Excerpted records:
_ _ _ _ _ _ _

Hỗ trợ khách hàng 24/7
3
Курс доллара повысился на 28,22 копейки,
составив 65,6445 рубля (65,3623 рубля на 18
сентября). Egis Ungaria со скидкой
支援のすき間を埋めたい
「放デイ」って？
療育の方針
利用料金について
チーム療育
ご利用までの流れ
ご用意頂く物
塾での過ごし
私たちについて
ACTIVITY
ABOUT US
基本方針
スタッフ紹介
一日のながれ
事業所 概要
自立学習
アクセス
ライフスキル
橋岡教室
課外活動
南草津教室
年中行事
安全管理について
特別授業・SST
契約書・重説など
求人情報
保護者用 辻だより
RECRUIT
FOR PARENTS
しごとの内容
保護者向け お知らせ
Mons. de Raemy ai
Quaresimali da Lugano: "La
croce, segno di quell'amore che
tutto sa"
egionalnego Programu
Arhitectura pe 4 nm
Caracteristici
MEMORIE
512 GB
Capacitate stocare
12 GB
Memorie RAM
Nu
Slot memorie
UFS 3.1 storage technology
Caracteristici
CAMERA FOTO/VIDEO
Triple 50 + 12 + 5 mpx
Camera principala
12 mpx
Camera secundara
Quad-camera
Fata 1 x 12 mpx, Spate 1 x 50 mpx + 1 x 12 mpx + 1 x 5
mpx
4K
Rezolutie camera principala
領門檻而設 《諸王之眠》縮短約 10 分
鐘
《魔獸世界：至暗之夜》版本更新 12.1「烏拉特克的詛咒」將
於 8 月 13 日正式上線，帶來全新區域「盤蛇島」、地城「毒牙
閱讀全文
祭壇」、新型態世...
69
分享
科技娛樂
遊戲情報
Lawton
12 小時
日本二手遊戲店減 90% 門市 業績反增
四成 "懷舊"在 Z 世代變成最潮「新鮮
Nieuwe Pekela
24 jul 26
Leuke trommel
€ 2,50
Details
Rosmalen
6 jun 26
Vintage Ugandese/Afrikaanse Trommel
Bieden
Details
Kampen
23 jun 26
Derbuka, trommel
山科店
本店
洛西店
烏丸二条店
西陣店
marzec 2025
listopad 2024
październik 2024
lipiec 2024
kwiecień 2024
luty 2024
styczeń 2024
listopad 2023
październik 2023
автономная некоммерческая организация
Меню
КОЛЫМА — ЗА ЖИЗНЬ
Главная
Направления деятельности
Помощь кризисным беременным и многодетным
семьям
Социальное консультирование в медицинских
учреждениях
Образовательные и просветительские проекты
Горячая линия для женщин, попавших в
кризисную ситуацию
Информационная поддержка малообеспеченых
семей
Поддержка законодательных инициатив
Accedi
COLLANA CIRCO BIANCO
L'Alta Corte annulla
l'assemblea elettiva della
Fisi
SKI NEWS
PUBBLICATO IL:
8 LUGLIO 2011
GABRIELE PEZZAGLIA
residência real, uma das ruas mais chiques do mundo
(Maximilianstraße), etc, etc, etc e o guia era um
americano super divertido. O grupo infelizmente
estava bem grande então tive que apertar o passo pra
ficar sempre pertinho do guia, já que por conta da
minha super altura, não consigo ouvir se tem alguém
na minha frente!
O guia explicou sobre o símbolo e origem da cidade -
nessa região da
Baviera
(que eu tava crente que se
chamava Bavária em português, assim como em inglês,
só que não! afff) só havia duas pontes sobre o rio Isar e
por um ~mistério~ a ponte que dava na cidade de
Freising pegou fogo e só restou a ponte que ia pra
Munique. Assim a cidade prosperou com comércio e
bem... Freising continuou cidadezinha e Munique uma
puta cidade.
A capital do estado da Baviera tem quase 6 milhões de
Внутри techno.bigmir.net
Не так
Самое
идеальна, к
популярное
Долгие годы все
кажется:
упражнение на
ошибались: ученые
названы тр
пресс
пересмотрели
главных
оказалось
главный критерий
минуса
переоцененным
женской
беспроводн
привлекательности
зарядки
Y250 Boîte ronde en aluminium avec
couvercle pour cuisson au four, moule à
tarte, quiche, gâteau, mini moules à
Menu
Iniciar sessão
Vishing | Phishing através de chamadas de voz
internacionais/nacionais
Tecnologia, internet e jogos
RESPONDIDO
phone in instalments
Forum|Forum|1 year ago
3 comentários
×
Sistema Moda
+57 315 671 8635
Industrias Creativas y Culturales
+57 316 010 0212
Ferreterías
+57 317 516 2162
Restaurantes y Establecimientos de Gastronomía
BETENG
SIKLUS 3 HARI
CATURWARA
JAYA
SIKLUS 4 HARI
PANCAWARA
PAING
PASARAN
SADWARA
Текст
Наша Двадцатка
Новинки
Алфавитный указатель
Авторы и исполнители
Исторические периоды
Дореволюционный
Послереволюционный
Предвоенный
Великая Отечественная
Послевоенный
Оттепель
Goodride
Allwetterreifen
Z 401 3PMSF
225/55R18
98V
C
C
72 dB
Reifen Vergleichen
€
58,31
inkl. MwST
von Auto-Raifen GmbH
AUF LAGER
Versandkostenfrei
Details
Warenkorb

_ _ _ _ _ _ _

Task requirements:
Copy only this part of the entries above: the line with "Munique. Assim a", the line with "Послереволюционный", and the lines between, all exactly as written.

Output for this task:
Munique. Assim a cidade prosperou com comércio e
bem... Freising continuou cidadezinha e Munique uma
puta cidade.
A capital do estado da Baviera tem quase 6 milhões de
Внутри techno.bigmir.net
Не так
Самое
идеальна, к
популярное
Долгие годы все
кажется:
упражнение на
ошибались: ученые
названы тр
пресс
пересмотрели
главных
оказалось
главный критерий
минуса
переоцененным
женской
беспроводн
привлекательности
зарядки
Y250 Boîte ronde en aluminium avec
couvercle pour cuisson au four, moule à
tarte, quiche, gâteau, mini moules à
Menu
Iniciar sessão
Vishing | Phishing através de chamadas de voz
internacionais/nacionais
Tecnologia, internet e jogos
RESPONDIDO
phone in instalments
Forum|Forum|1 year ago
3 comentários
×
Sistema Moda
+57 315 671 8635
Industrias Creativas y Culturales
+57 316 010 0212
Ferreterías
+57 317 516 2162
Restaurantes y Establecimientos de Gastronomía
BETENG
SIKLUS 3 HARI
CATURWARA
JAYA
SIKLUS 4 HARI
PANCAWARA
PAING
PASARAN
SADWARA
Текст
Наша Двадцатка
Новинки
Алфавитный указатель
Авторы и исполнители
Исторические периоды
Дореволюционный
Послереволюционный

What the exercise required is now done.